Em janeiro, os aluguéis residenciais registraram um aumento de 0,65%, após uma elevação de 0,51% em dezembro. Os dados foram divulgados pelo IVAR (Índice de Variação de Aluguéis Residenciais), do Ibre/FGV (Instituto Brasileiro de Economia da Fundação Getulio Vargas), nesta sexta-feira (6). No acumulado dos últimos 12 meses até janeiro, o índice alcançou uma alta de 5,62%, em comparação a um crescimento de 8,85% nos 12 meses encerrados em dezembro.
“Embora a desaceleração na taxa de variação anual dos preços de aluguel residencial seja significativa, essa tendência deve-se a um efeito-base pronunciado – o período de 12 meses agora se compara a um intervalo anterior com reajustes mais acentuados, como em janeiro de 2025, que teve uma alta mensal de 3,7%. Mesmo assim, a redução do acumulado em 12 meses não significa necessariamente uma queda nos preços de aluguel ou uma pausa nas suas altas. Na verdade, os aluguéis podem continuar a subir mensalmente, mas em um ritmo que se alinha a uma normalização do ciclo, após um período de maior instabilidade entre 2023 e 2024”, comentou o economista Matheus Dias, do Ibre/FGV, em uma nota oficial.
O IVAR foi desenvolvido para acompanhar a evolução mensal dos valores de aluguéis residenciais no Brasil, utilizando dados obtidos diretamente de contratos entre locadores e locatários, intermediados por empresas de administração de imóveis. Anteriormente, a FGV baseava suas informações em anúncios de imóveis para locação, sem considerar os valores efetivamente acordados.
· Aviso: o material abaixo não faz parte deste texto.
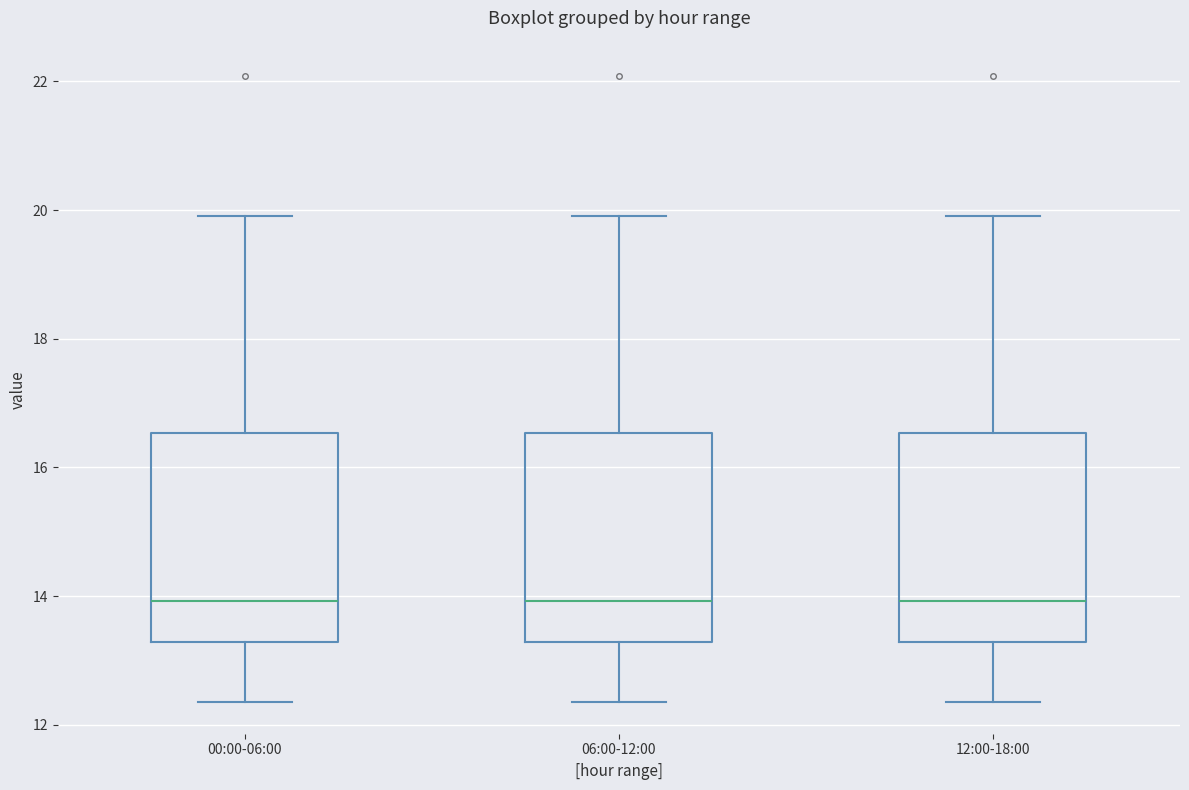

Where does the median line of the box for 06:00-12:00 sit on the y-axis? The values are not printed on the chart, so give them approximately, as read against the axis.

14.0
Analisando os resultados das quatro capitais que compõem o índice da FGV, em São Paulo, o aluguel residencial passou de um aumento de 0,65% em dezembro para uma alta de 0,63% em janeiro. No Rio de Janeiro, o índice foi de estabilidade (0,0%) para um crescimento de 0,57%; em Belo Horizonte, de um aumento de 1,11% em dezembro para 0,53% em janeiro; e em Porto Alegre, de 0,25% de alta para 0,78%.
No total de 12 meses, os aluguéis avançaram 5,64% em São Paulo, 12,71% em Belo Horizonte, 9,98% no Rio de Janeiro e apresentaram uma queda de 1,74% em Porto Alegre.